**Supplied text**:
• • • •

Cutting-Edge Science|HKUST Partners with Jilin for Advanced Carbon Satellite Development Featured in Takungpao



On September 1, 2024, Prof. Hui Su, Global STEM Professor at the Department of Civil and Environmental Engineering at The Hong Kong University of Science and Technology (HKUST) and Chair of Stellerus Technology Limited, was featured in an exclusive Ta Kung Pao interview on the university’s groundbreaking "Carbon Satellite" initiative.

Ta Kung Pao published the article


Pioneering a Carbon Satellite with Methane Monitoring Capability
Following its 2023 collaboration with Chang Guang Satellite Technology Co., Ltd., which successfully launched the HKUST-FYBB#1 Earth observation satellite, HKUST has now announced a second major space project. In partnership with the Changchun Institute of Optics, Fine Mechanics and Physics (CIOMP) of the Chinese Academy of Sciences, the university is developing a next-generation carbon satellite that, in a global first, will also feature methane co-detection.
“Our goal is to complete the Carbon Satellite by the end of 2025,” said Prof. Limin Zhang, Co-Principal Investigator and Head of the Department of Civil and Environmental Engineering. “With national support, scientists from Hong Kong and Macau are now participating in more large-scale scientific endeavors.”
Planned Launch to the China Space Station in 2026
The satellite is scheduled to be deployed to the Tiangong Space Station by 2026. It will monitor carbon dioxide and methane emissions across mid- to low-latitude regions worldwide, supporting both global climate mitigation efforts and enterprise-level carbon accounting.
This builds on the first collaboration between Hong Kong and Jilin: the HKUST-FYBB#1
multispectral optical satellite, launched from Jiuquan Satellite Launch Center on August 25, 2023. That satellite has already contributed to disaster response during Hong Kong’s historic “Black Rainstorm” last year.


Joint Breakthrough by Jilin and Hong Kong in Satellite Miniaturization
From June 18 to 20, the 2024 Changchun International Optoelectronics Expo was held. As mainland China’s first commercial remote sensing satellite company, Chang Guang Satellite Technology Co., Ltd. showcased its flagship products at the event, including the  HKUST-FYBB#1 satellite, jointly developed with The Hong Kong University of Science and Technology (HKUST).

• • • •

**What this exercise asks**:
- A) Print the part of the carbon satellite article from "Pioneering a Carbon" up to and including "feature methane co-detection.".
- B) Sum up the carbon satellite article in two sentences.
- C) Go on with the carbon satellite article from where it stops.

**Data provided**:
• • • •

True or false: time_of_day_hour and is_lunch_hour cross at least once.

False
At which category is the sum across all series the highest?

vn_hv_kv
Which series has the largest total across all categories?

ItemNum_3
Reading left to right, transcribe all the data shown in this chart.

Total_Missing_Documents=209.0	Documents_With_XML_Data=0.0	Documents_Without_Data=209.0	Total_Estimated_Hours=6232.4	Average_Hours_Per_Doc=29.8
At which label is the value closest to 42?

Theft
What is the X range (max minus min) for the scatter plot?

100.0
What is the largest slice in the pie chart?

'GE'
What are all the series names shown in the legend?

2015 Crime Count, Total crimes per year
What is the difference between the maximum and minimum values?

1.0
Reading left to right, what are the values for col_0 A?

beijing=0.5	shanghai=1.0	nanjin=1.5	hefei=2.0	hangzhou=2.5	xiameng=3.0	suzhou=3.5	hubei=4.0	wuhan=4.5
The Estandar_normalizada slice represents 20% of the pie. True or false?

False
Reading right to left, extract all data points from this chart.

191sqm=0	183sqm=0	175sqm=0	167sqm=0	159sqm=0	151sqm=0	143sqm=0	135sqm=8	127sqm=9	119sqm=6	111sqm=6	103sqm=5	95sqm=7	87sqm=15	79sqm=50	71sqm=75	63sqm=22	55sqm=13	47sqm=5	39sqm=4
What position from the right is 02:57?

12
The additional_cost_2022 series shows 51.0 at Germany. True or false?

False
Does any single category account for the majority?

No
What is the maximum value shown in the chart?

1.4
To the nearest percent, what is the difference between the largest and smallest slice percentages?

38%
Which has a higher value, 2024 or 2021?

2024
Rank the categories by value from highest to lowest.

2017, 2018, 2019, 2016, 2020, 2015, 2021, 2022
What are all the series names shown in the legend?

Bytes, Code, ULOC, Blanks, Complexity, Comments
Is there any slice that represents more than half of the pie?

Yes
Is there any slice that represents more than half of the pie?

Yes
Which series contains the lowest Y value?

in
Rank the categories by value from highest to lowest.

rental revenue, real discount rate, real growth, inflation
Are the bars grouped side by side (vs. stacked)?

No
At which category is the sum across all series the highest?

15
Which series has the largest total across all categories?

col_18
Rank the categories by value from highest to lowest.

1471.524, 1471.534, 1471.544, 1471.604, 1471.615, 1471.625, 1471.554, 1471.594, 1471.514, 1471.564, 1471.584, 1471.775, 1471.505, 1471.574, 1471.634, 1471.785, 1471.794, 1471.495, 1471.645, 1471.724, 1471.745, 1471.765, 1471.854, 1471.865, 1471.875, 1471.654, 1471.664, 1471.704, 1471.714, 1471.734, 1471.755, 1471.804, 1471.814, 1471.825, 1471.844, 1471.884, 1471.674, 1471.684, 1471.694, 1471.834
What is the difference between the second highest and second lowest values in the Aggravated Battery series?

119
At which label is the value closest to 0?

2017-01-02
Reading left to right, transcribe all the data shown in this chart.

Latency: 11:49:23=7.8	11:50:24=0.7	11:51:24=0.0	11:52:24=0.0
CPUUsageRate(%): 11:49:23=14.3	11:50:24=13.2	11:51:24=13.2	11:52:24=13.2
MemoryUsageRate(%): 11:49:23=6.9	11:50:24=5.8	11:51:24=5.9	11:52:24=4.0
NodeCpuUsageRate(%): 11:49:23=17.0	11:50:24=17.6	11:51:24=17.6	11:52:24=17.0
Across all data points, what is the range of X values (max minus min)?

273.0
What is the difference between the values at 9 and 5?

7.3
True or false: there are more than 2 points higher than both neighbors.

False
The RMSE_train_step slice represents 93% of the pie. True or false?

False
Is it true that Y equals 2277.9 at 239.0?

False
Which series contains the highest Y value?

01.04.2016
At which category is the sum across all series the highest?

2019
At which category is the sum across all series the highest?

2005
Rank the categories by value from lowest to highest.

• • • •

**Answers below**:
- A)
Pioneering a Carbon Satellite with Methane Monitoring Capability
Following its 2023 collaboration with Chang Guang Satellite Technology Co., Ltd., which successfully launched the HKUST-FYBB#1 Earth observation satellite, HKUST has now announced a second major space project. In partnership with the Changchun Institute of Optics, Fine Mechanics and Physics (CIOMP) of the Chinese Academy of Sciences, the university is developing a next-generation carbon satellite that, in a global first, will also feature methane co-detection.

- B) HKUST is working with the Changchun Institute of Optics, Fine Mechanics and Physics of the Chinese Academy of Sciences on a carbon satellite that will also detect methane, with the goal of finishing it by the end of 2025 and deploying it to the Tiangong Space Station by 2026. The project follows the HKUST-FYBB#1 satellite, built with Chang Guang Satellite Technology and launched in 2023, which contributed to disaster response during Hong Kong's "Black Rainstorm."

- C)
Zhang Xiaolei, Director of the Office of Chang Guang Satellite, presented the satellite in detail:
“This satellite is based on the Jilin-1 Wideband 02A platform. From project initiation to successful launch, the development took about two years and involved several technical breakthroughs.”
According to Zhang, this satellite is the debut model in a new generation of wide-swath imaging satellites. Its payload is an off-axis four-mirror optical camera. While achieving performance comparable to the Jilin-1 Wideband 01 series, its total mass was successfully reduced from the 01 series’ 1,200 kg to just 230 kg. It can deliver high-resolution satellite imagery with a swath width of 150 kilometers and spatial resolution of 0.5 meters.

Lightweight Design Brings Cost and Performance Advantages
Zhang explained that satellite miniaturization and lightweighting are beneficial not only for reducing manufacturing and launch costs, but also for enhancing coverage and application performance. These improvements allow the satellite to respond more rapidly to needs and deliver real-time data, providing valuable support for decision-makers.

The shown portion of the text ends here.